- [Work to be completed]
In one to three sentences, explain why the article below on respect for the law answers "Not quite" to the claim that we are a nation of laws.

Why There is So Little Respect for the Law

by Robert Arvay, Contributing Writer

Reports about the Bundy ranch in Nevada brought forth much commentary in the news media. Criticism of Bundy came from both sides of the political spectrum. The chief criticism is that Bundy should obey the law, and the law should be enforced. We are, after all, a nation of laws.

Aren’t we?

Not quite.

Can we really be a nation of laws when:

1)     nobody adequately understands what the law is.

2)      laws are passed that no one who voted for them has ever even read, much less understood.

3)      the government itself violates its own laws with impunity.

4)      the president continually and unilaterally changes the law for personal political cover.

- [Information given]
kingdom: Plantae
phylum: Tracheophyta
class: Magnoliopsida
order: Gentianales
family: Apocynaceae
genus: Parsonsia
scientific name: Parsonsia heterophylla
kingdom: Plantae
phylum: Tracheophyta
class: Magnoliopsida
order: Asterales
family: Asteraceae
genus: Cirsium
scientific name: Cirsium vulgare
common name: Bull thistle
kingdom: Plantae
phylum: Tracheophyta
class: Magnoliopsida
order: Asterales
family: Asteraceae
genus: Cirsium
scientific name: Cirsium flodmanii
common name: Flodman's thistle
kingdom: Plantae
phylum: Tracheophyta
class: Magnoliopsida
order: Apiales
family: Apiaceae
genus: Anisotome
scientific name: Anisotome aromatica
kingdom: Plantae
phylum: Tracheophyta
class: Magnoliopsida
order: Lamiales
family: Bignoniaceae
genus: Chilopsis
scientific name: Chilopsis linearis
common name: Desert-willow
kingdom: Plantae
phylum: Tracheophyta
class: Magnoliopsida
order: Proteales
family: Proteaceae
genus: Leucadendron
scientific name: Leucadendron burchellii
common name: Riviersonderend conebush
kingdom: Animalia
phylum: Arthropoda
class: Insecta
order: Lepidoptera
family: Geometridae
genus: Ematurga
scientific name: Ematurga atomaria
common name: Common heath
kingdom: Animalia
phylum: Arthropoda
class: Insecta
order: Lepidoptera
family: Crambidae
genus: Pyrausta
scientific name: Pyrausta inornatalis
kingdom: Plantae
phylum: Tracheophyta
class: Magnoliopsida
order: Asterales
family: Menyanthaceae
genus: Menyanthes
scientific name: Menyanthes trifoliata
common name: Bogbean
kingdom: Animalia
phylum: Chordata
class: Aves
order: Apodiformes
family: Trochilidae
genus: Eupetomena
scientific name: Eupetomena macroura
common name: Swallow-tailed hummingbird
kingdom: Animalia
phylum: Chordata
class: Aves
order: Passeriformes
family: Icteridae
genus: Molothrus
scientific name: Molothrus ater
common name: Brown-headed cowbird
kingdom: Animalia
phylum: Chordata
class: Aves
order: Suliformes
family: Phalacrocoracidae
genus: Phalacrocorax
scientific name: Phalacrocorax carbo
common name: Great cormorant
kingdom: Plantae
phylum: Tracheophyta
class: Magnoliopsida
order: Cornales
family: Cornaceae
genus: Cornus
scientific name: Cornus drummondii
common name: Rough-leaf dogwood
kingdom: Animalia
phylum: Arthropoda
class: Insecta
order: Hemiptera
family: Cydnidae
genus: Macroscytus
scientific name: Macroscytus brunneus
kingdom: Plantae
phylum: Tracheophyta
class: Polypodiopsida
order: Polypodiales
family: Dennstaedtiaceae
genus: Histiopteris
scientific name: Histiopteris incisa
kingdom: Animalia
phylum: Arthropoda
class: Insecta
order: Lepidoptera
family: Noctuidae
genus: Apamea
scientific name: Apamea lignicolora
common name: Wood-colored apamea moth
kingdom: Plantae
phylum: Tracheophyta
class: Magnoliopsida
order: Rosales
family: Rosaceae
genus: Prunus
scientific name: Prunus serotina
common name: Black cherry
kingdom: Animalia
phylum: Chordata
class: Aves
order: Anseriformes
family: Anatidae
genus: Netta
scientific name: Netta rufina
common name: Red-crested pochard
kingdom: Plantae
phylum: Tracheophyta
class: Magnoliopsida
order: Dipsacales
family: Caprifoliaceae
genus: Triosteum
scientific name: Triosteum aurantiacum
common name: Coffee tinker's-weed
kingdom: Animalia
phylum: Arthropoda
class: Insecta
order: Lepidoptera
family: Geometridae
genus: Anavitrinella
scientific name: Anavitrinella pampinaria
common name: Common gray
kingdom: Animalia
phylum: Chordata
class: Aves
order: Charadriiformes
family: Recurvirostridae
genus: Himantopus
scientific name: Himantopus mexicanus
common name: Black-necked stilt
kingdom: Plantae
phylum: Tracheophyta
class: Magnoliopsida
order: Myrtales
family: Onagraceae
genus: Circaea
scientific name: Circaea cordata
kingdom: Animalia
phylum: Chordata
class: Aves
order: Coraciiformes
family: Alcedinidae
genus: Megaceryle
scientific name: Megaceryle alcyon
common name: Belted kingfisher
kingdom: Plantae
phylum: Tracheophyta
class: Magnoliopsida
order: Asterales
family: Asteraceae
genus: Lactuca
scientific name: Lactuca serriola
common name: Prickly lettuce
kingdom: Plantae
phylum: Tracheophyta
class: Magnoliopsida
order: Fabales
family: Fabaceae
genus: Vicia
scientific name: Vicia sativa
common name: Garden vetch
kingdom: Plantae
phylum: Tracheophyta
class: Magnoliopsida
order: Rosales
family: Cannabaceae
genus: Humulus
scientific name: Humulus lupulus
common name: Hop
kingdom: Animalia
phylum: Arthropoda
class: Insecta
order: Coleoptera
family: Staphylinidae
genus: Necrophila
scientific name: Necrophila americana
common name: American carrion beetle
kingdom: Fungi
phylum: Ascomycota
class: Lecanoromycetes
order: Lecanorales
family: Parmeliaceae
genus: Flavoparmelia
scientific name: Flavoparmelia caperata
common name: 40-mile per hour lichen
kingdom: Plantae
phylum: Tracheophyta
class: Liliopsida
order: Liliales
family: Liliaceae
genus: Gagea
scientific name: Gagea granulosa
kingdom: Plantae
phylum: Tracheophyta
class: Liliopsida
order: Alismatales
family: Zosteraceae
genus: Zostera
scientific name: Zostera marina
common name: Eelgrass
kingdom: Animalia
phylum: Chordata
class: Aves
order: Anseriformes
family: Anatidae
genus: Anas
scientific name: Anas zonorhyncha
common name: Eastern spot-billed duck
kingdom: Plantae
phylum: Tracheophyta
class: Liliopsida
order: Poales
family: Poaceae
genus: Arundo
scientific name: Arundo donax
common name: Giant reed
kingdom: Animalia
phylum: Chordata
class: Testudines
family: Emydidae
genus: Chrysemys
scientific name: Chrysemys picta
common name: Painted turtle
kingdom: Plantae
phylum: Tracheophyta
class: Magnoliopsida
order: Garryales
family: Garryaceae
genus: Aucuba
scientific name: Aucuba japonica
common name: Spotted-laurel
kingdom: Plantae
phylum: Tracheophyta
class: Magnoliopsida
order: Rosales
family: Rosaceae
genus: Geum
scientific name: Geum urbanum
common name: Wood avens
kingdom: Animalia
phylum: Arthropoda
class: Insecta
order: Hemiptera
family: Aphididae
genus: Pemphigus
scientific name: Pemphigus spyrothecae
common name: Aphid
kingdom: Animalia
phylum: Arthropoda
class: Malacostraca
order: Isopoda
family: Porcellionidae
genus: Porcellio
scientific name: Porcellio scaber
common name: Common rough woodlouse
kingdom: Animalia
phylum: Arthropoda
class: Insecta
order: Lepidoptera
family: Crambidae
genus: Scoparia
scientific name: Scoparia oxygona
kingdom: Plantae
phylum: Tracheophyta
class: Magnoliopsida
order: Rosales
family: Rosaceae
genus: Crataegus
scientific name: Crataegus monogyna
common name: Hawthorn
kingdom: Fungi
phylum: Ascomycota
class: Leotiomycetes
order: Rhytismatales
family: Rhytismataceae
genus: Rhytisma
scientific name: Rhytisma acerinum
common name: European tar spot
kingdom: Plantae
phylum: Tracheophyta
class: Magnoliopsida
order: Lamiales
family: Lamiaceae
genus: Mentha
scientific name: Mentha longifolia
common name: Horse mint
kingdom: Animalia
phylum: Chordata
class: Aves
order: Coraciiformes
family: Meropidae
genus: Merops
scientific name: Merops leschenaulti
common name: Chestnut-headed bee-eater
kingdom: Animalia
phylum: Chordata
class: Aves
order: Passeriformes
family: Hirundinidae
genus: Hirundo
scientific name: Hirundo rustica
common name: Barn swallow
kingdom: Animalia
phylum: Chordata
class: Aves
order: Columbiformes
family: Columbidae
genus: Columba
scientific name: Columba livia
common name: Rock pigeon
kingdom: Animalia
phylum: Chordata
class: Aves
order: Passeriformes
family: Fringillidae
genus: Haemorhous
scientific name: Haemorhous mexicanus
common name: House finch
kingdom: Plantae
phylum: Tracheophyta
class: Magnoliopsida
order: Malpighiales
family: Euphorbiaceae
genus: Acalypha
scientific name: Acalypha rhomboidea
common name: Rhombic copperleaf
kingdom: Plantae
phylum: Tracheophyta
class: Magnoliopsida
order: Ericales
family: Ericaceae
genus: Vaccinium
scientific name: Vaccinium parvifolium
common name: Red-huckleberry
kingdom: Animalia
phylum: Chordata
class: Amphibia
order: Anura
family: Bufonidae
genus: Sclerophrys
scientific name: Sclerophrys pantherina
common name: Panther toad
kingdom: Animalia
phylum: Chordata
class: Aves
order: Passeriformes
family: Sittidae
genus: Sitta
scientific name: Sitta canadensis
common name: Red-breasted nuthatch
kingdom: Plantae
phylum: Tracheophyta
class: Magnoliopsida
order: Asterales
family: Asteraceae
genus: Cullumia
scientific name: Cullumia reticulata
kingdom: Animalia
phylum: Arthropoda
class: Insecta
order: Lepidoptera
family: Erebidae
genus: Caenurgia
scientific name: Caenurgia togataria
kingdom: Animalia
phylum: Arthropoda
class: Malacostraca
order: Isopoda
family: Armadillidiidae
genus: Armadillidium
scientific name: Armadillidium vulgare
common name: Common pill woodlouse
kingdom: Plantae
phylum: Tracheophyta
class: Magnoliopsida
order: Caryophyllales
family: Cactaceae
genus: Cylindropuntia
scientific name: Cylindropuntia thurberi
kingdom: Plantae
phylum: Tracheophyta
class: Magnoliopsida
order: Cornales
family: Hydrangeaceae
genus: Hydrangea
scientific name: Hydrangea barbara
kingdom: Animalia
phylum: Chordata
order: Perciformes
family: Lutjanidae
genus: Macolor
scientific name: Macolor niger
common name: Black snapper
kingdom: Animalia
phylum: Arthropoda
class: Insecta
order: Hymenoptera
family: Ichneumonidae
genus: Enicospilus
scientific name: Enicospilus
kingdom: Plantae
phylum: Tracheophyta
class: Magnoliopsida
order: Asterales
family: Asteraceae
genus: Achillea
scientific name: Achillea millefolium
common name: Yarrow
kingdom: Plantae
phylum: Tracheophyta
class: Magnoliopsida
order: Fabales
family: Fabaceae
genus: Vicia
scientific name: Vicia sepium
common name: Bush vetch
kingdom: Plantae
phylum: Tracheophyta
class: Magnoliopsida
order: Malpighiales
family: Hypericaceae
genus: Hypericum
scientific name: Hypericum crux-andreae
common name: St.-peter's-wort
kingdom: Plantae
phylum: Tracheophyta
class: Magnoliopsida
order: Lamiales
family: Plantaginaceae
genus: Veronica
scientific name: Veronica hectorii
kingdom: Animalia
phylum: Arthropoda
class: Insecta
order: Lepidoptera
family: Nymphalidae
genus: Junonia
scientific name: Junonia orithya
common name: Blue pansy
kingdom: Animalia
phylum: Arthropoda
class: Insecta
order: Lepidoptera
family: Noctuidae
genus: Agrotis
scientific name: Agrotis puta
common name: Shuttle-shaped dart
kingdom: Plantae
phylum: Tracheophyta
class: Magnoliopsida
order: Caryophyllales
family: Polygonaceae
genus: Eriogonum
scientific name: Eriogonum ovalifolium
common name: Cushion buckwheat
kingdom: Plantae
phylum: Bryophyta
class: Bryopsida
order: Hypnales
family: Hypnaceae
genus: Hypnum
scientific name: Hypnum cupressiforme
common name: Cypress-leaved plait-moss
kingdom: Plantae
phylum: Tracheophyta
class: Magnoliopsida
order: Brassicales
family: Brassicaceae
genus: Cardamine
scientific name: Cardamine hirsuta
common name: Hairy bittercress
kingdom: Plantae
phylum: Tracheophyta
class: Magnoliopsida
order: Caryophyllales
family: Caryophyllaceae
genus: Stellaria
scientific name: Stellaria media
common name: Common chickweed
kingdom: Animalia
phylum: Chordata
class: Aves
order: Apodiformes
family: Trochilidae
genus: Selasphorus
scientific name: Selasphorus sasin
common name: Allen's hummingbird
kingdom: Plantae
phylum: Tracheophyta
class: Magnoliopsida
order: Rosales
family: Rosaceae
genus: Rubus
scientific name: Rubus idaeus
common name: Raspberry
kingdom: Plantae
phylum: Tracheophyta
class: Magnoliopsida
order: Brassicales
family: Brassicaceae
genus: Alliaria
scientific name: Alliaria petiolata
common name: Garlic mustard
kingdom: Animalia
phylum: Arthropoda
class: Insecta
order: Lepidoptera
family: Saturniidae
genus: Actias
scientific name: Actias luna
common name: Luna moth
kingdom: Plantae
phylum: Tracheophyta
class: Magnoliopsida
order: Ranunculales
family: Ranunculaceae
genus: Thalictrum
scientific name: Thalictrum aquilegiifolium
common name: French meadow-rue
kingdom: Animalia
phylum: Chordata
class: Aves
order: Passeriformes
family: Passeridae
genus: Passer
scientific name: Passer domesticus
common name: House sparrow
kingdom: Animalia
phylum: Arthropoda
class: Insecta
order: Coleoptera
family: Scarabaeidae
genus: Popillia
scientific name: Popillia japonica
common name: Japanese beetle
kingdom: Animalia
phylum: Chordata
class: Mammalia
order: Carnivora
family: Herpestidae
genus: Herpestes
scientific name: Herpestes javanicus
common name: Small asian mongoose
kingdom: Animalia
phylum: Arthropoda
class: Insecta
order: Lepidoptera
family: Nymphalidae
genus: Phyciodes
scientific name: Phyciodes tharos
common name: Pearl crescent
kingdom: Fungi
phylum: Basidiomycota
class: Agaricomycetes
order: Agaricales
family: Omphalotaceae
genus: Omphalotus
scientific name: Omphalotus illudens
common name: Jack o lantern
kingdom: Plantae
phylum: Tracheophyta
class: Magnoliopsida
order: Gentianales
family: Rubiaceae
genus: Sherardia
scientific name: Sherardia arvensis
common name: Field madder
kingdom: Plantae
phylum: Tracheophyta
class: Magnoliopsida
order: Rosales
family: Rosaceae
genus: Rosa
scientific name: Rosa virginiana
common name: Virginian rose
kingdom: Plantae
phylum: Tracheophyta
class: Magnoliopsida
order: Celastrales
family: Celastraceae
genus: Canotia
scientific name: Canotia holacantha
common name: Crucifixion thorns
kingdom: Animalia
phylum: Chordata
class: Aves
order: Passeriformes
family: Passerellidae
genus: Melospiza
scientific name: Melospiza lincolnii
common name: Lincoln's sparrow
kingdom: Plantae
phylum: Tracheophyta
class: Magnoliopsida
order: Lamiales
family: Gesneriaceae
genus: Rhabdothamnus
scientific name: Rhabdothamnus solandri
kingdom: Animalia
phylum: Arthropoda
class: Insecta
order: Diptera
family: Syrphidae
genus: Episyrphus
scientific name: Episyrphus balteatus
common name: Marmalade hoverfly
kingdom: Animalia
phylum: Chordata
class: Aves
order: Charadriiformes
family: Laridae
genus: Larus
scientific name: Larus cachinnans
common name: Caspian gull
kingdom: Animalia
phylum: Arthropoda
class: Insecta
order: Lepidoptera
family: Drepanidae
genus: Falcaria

- [The completed task]
The article doubts that we are a nation of laws because nobody adequately understands what the law is, and laws are passed that no one who voted for them has read or understood. It adds that the government violates its own laws with impunity and the president continually and unilaterally changes the law for personal political cover.